Doesn't it make for the soundest of advice? It's far from selfish. If you've seen to your own interests (not at the expense of others, mind you) to make sure you can live in a self-supporting manner, then you won't be dependent on others for support. Moreover, you will then have the ultimate freedom to be magnanimous to others who need supporting around you. You can judge for yourself who is most deserving of your charity and sponsor those, the better they might be able to soon regain their footing and again become self-supporting. By making yourself up the best you can, you'll also have the freedom to take pity on some lost-cause case if you choose.
There are always those among us who will never survive without our charity, but perhaps deserve that charity out of basic human dignity. Or the promise, however fleeting, that they might be able to contribute to someone something of noble value.
Our modern, progressive-inspired government has wed itself to the idea of a social-contract with the governed in which it will care for the needs of the people if the people will see to its needs, taking a perverse abstraction on the principle of individual reciprocal support.
I do not believe this slowly built-up development had been the intention of the framers of our system. They labored to extricate themselves from such an overarching government, whose demands upon them were increasingly preventing them from becoming self-supporting, and had coerced them into a sort of co-dependence. Because they couldn't support themselves, they had to depend on the government to help them out, and the price of that support would be their willingness to become chattel for the government.
President Obama has made a crutch of his "I am my brother's keeper," line. He brings it out anytime there is a need to reinforce his notion of a social-contract wherein the government shall provide for you, so long as you provide for it.
2004, 2006, 2008 (1) (2) (3) (4), 2009
He massages the speechifying to suit the audience, becoming more suffused with religiosity when before faith-based groups or clergy, and appealing more to simple secular progressivism elsewhere.
But underlying this is an implication to each group that government will step in to ease your burdens if you help it forward its agenda to coerce property from the others who aren't yet committed. And, some are motivated simply by that prospect alone (i.e. Wal-Mart, which very surprisingly acquiesced to the Obama healthcare plans only because it offers them an advantage by forcing expenses up for their competition).

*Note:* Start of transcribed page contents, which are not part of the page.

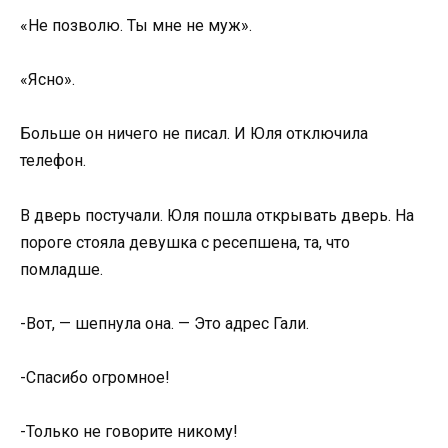
«Не позволю. Ты мне не муж».
«Ясно».
Больше он ничего не писал. И Юля отключила
телефон.
В дверь постучали. Юля пошла открывать дверь. На
пороге стояла девушка с ресепшена, та, что
помладше.
-Вот, — шепнула она. — Это адрес Гали.
-Спасибо огромное!
-Только не говорите никому!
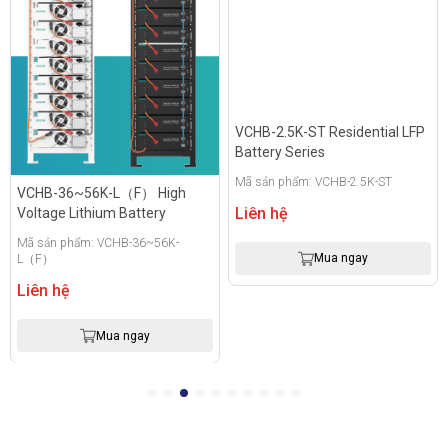
VCHB-2.5K-ST Residential LFP
Battery Series
Mã sản phẩm: VCHB-2.5K-ST
VCHB-36~56K-L（F） High
Liên hệ
Voltage Lithium Battery
Mã sản phẩm: VCHB-36~56K-
Mua ngay
L（F）
Liên hệ
Mua ngay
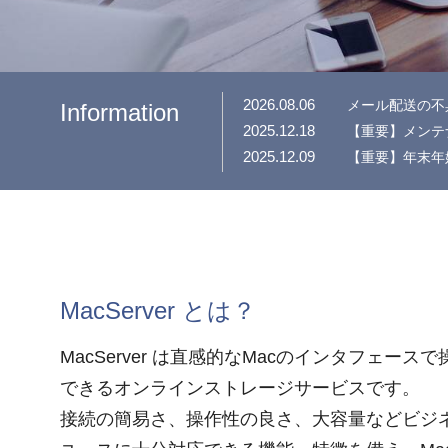
2026.08.06
メール配送の不
Information
2025.12.18
【重要】メンテ
2025.12.09
【重要】年末年
MacServer とは？
MacServer は直感的なMacのインタフェースで
できるオンラインストレージサービスです。
接続の簡易さ、操作性の良さ、大容量などビジ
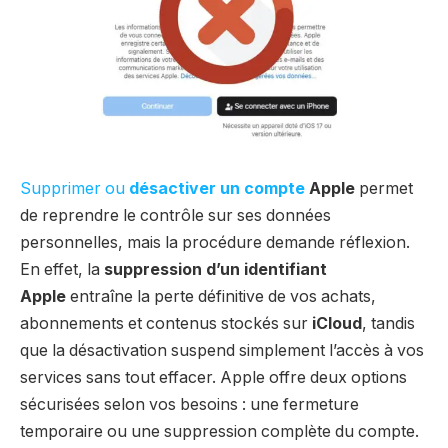
Supprimer ou
désactiver un compte
Apple
permet
de reprendre le contrôle sur ses données
personnelles, mais la procédure demande réflexion.
En effet, la
suppression d’un identifiant
Apple
entraîne la perte définitive de vos achats,
abonnements et contenus stockés sur
iCloud
, tandis
que la désactivation suspend simplement l’accès à vos
services sans tout effacer. Apple offre deux options
sécurisées selon vos besoins : une fermeture
temporaire ou une suppression complète du compte.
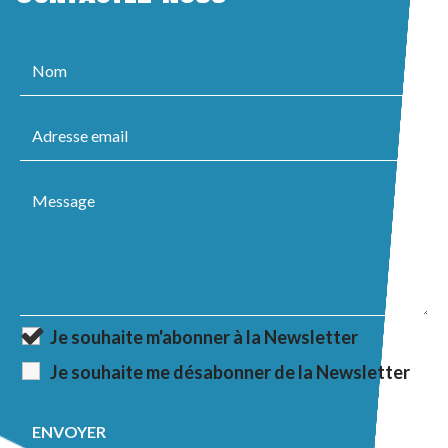
Je souhaite m'abonner à la Newsletter
Je souhaite me désabonner de la Newsletter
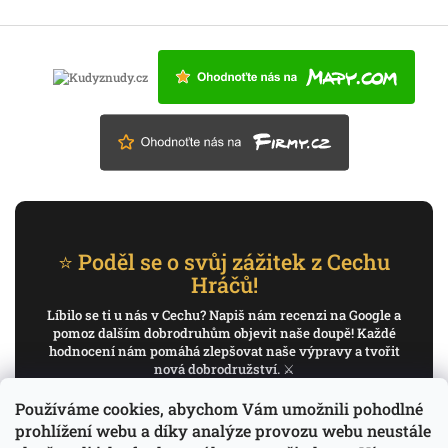
⭐ Poděl se o svůj zážitek z Cechu
Hráčů!
Líbilo se ti u nás v Cechu? Napiš nám recenzi na Google a
pomoz dalším dobrodruhům objevit naše doupě! Každé
hodnocení nám pomáhá zlepšovat naše výpravy a tvořit
nová dobrodružství. ⚔️
Používáme cookies, abychom Vám umožnili pohodlné
✍️ Napiš recenzi na Google
prohlížení webu a díky analýze provozu webu neustále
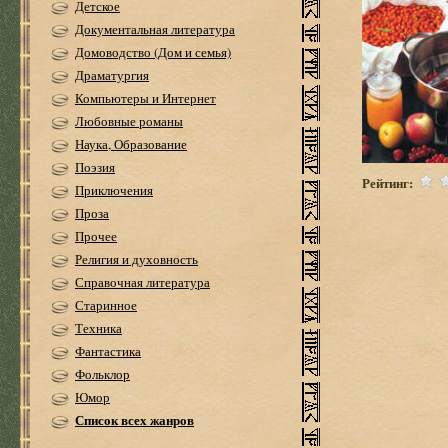
Детское
Документальная литература
Домоводство (Дом и семья)
Драматургия
Компьютеры и Интернет
Любовные романы
Наука, Образование
Поэзия
Рейтинг:
Приключения
Проза
Прочее
Религия и духовность
Справочная литература
Старинное
Техника
Фантастика
Фольклор
Юмор
Список всех жанров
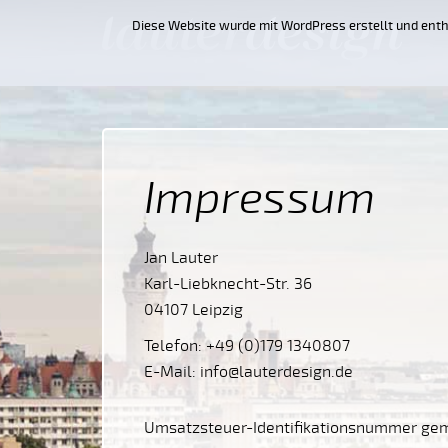
Diese Website wurde mit WordPress erstellt und enth
Impressum
Jan Lauter
Karl-Liebknecht-Str. 36
04107 Leipzig
Telefon: +49 (0)179 1340807
E-Mail: info@lauterdesign.de
Umsatzsteuer-Identifikationsnummer gem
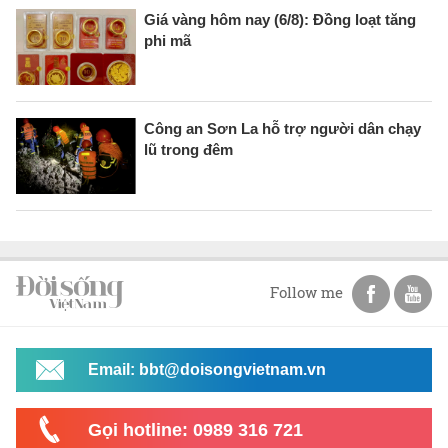
Giá vàng hôm nay (6/8): Đồng loạt tăng
phi mã
Công an Sơn La hỗ trợ người dân chạy
lũ trong đêm
Follow me
Email: bbt@doisongvietnam.vn
Gọi hotline: 0989 316 721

I think our framers were trying to craft a system which left the business of social-contract making to society itself, collectively and individually. It would have no role here, except to protect the ability for this to naturally arise by protecting property rights (you have title to what you've earned).
Only by each of us first looking to our own self-interest, will there ever be any surplus with which to be charitable. The extent to which each of us achieve success in this regard, makes for one less person which government needs to support.
And by moving in this direction, we deprive the government of this role of "keeper" its taken for itself. Without the depredations of an impossibly capricious and inefficient government largess machine, we regain the ability to more readily satisfy our own necessary self-interests. In the surpluses we accumulate, we finally reserve the individual freedom to be charitable to those few of us who might remain to seek out our help minding their business.
Then, brother, I can be your keeper.